In 1894 Octave Chanute, considered one of the most influential people in aeronautical development, published ‘Progress in Flying Machines’, published in the USA; 14 of its 398 pages were devoted Chanute to Lawrence Hargrave’s experiments in which he made the claim:
‘If there is one man, more than another, who deserves to succeed in flying through the air, that man is Lawrence Hargrave of Sydney, New South Wales.’
Lawrence had not yet moved to Stanwell Park at time of writing, nor had he achieved his finest accomplishments.
Douglas Archibald, Vice-President of the Royal Society in London, who came especially to Stanwell Park to see Hargrave in 1896:
‘The balancing of single planes is wasted labour… in whatever way the rate of flying may develop in the future. Mr. Hargrave has removed one serious surviving obstacle to the safe and rapid development of aerial travel.’
From friend and future Prime Minister of the Australian Commonwealth, Edmund Barton, 1894:
‘Hargrave stands alone as one who has developed simultaneously the best form of aeroplane and motor before attempting to combine them in a flying machine. The great advance made by Hargrave is in having constructed what has been experimentally found to be a perfectly stable aeroplane.’
Lawrence Hargrave with Alexander Graham Bell, an aeronautical pioneer as well as inventor of the telephone, in 1911 in Sydney.
Bell said of Hargrave at that time:
‘His work formed the basis of our modern progress and
teaching regarding the navigation of the air.’
Unfortunately Bell could also say that
‘Mr. Lawrence Hargrave is better known in America than
in his own country.’
Wilbur Wright in 1911 named Lawrence Hargrave as one of the five most important contributors to flight:
‘Lilienthal, Chanute, Langley, Maxim and Hargrave formed by far the strongest group of workers in the field the world has ever seen.’
In McFarland, MW, The Papers of Orville and Wilbur Wright, 1953.
The vital components of the Wright Flyer of 1903, and the names of those whose work was known to the Wrights, and who so contributed to the first powered flight in a man-carrying flying machine. Hargrave can be credited with playing a role in 8 of the eleven major contributions.
(From Hudson Shaw, chief biographer of Lawrence Hargrave.)

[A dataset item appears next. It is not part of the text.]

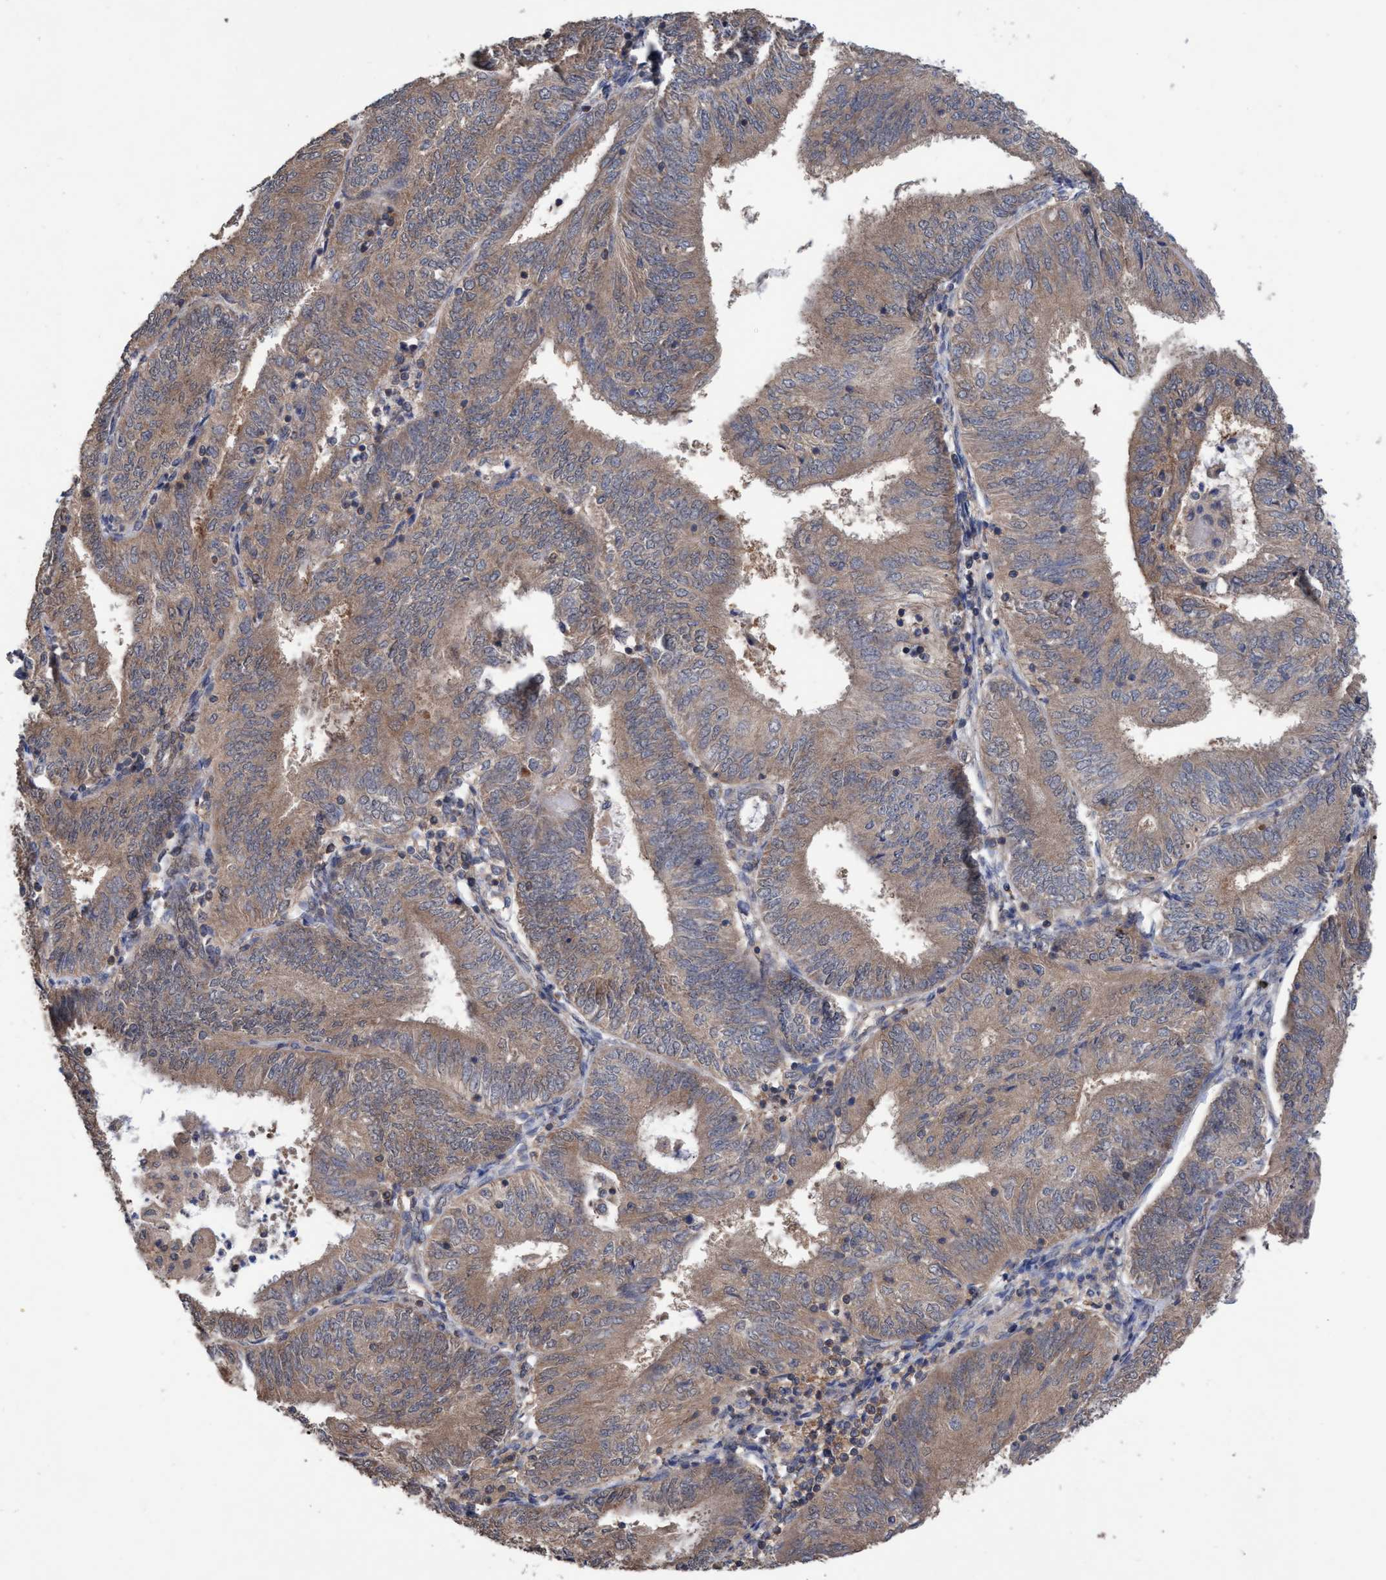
{"staining": {"intensity": "weak", "quantity": ">75%", "location": "cytoplasmic/membranous"}, "tissue": "endometrial cancer", "cell_type": "Tumor cells", "image_type": "cancer", "snomed": [{"axis": "morphology", "description": "Adenocarcinoma, NOS"}, {"axis": "topography", "description": "Endometrium"}], "caption": "Immunohistochemical staining of human endometrial cancer demonstrates low levels of weak cytoplasmic/membranous positivity in approximately >75% of tumor cells.", "gene": "GLOD4", "patient": {"sex": "female", "age": 58}}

Hargrave saw himself as one of many working towards powered manned flight in the air. He was a true scientist, painstaking in his research and development, as well as displaying genus in his inventions. It is well to remember he did it all on his own, isolated from the mainstream aeronautical community. This was commendable, but it limited the development of important components in his quest for flight. Many would agree however with T. C. Roughley, one of Hargrave’s most penetrating biographers, that Hargrave
‘probably did as much to bring about the accomplishment of dynamic flight as any other single individual’.